Below are some entries; reproduce them exactly and leave every picture out.

================================

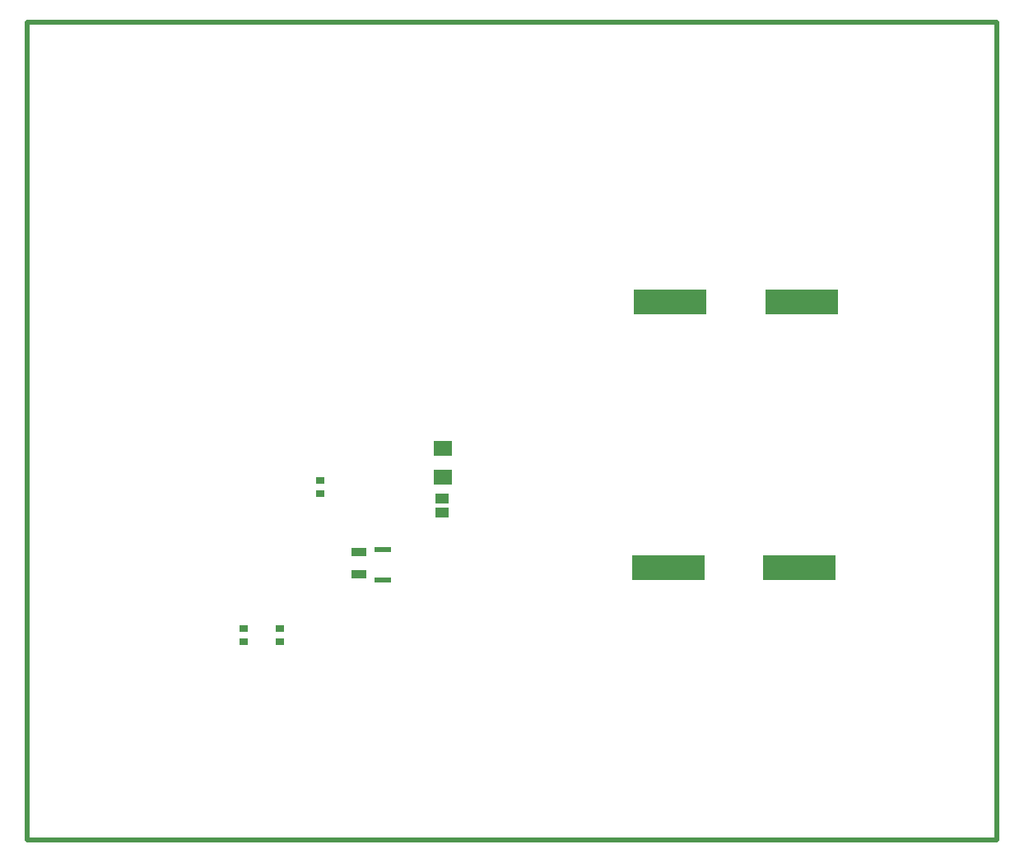
<source format=gbp>
G04*
G04 #@! TF.GenerationSoftware,Altium Limited,Altium Designer,19.1.8 (144)*
G04*
G04 Layer_Color=128*
%FSLAX25Y25*%
%MOIN*%
G70*
G01*
G75*
%ADD13C,0.01000*%
%ADD14C,0.01968*%
%ADD35R,0.03740X0.03150*%
%ADD46R,0.05315X0.04331*%
%ADD111R,0.06693X0.02165*%
%ADD112R,0.06102X0.03740*%
%ADD113R,0.07480X0.06102*%
%ADD114R,0.29528X0.09843*%
D13*
X28000Y456642D02*
X28051Y456693D01*
D14*
X420866Y125500D02*
Y456626D01*
X28051Y456693D02*
X420933D01*
X28000Y449500D02*
Y456642D01*
X28000Y125500D02*
X420866Y125500D01*
X28000Y449500D02*
X28000Y125500D01*
D35*
X130315Y206004D02*
D03*
Y211319D02*
D03*
X146850Y265846D02*
D03*
Y271161D02*
D03*
X115748Y206004D02*
D03*
Y211319D02*
D03*
D46*
X196063Y258268D02*
D03*
Y263779D02*
D03*
D111*
X172047Y230915D02*
D03*
Y243317D02*
D03*
D112*
X162547Y242317D02*
D03*
Y233065D02*
D03*
D113*
X196457Y272539D02*
D03*
Y284154D02*
D03*
D114*
X287795Y235827D02*
D03*
X340945D02*
D03*
X288500Y343500D02*
D03*
X341650D02*
D03*
M02*

</source>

================================

▶ Expected answer
<source format=gbp>
G04*
G04 #@! TF.GenerationSoftware,Altium Limited,Altium Designer,19.1.8 (144)*
G04*
G04 Layer_Color=128*
%FSLAX25Y25*%
%MOIN*%
G70*
G01*
G75*
%ADD13C,0.01000*%
%ADD14C,0.01968*%
%ADD35R,0.03740X0.03150*%
%ADD46R,0.05315X0.04331*%
%ADD111R,0.06693X0.02165*%
%ADD112R,0.06102X0.03740*%
%ADD113R,0.07480X0.06102*%
%ADD114R,0.29528X0.09843*%
D13*
X28000Y456642D02*
X28051Y456693D01*
D14*
X420866Y125500D02*
Y456626D01*
X28051Y456693D02*
X420933D01*
X28000Y449500D02*
Y456642D01*
X28000Y125500D02*
X420866Y125500D01*
X28000Y449500D02*
X28000Y125500D01*
D35*
X130315Y206004D02*
D03*
Y211319D02*
D03*
X146850Y265846D02*
D03*
Y271161D02*
D03*
X115748Y206004D02*
D03*
Y211319D02*
D03*
D46*
X196063Y258268D02*
D03*
Y263779D02*
D03*
D111*
X172047Y230915D02*
D03*
Y243317D02*
D03*
D112*
X162547Y242317D02*
D03*
Y233065D02*
D03*
D113*
X196457Y272539D02*
D03*
Y284154D02*
D03*
D114*
X287795Y235827D02*
D03*
X340945D02*
D03*
X288500Y343500D02*
D03*
X341650D02*
D03*
M02*

</source>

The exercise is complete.